El Escorial & Los Caídos By Tour Bus – There are daily coach excursions to El Escorial and Valle De Los Caídos which leave central Madrid at around 9am. Tours include transport by modern, air-conditioned coaches, entrance fees and the services of a local tour guide.
History of El Escorial & Los Caídos
History of El Escorial
Philip II of Spain’s army defeated the French in the Battle of St Quentin on 10th August, 1557 – St Lawrence’s Day. It was for this reason that the Spanish monarch ordained that the Spanish architect Juan Bautista de Toledo should construct a grand edifice of commemoration which could also be used as a burial place for Philip’s parents and a centre for students attempting to counter the forces of the Protestant Reformation. The actual construction began in 1563 and took just 21 years to complete.
The immense building, constructed mainly from the local grey granite, looks like a fortress with its enormous towers in each of the four corners of the quadrangle shape. The rectangular area covers something like 30,000 square metres in total with 9 towers altogether along with 88 fountains and 16 patios. In the centre of the complex is the gigantic dome of the basilica. There are many similarities in design between San Lorenzo and the Alcázar of Seville and the Alhambra of Granada although most experts claim now that the floor plan was based largely upon descriptions of the Temple of Soloman.
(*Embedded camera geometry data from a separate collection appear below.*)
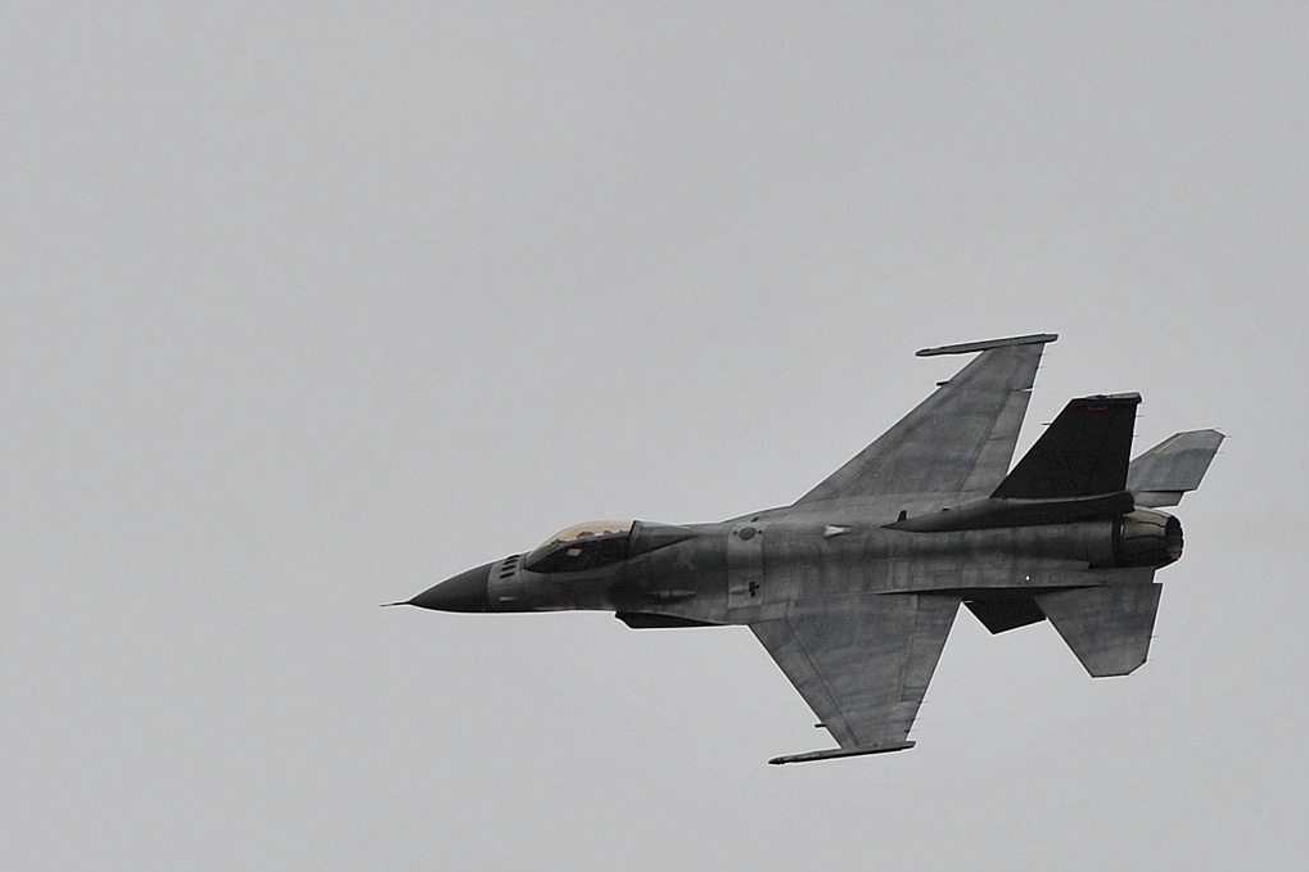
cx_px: 656
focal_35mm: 201
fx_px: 7307
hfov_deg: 10.2
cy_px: 436
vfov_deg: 6.8
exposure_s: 1/5000
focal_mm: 200
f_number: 4
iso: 250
One of the most visited parts of El Escorial is the Pantheon of the Kings which contains, within its 26 marble sepulchres, the remains of nearly all the Spanish rulers and their consorts. The remains of Juan de Borbón and his wife – the grandparents of King Felipe VI – are at present in a pudridero, or decaying chamber, until they are placed in the sepulchres reserved for them.
History of Los Caídos
The valley itself is now preserved as a National Park and there are at least 40,000 bodies buried beneath the valley floor – both Nationalist and Republican. The names of the dead are commemorated in a register. Franco announced the building of the monument on April 1st, 1940 – the day of his victory parade to celebrate the first anniversary of his success. The underground crypt, the Basilica de la Santa Cruz del Valle de Los Caídos, is one of the world’s largest basilicas. It is known that upwards of 12,000 political prisoners created the crypt by digging into solid granite, an operation which took 18 years.
At the summit of a cliff known as Risco de la Nava is the largest free-standing cross in the world. This can be reached either by foot or by a funicular railway from the basilica.The cross, made from granite, stands 492 feet high with a width of 154 feet, and has four huge statutes of the Evangelists at its base. On the other side of the mountain there is a Benedictine Abbey where the priests say perpetual Masses for the war dead.
When Franco died in 1975, it was decided to bury him in the church itself, along with the previously buried José Antonio Primo de Rivera, the founder of the Spanish Falange. After decades of controversy Franco’s remains were exhumed in 2019 and reburied at the Mingorrubio-El Pardo cemetery near Madrid.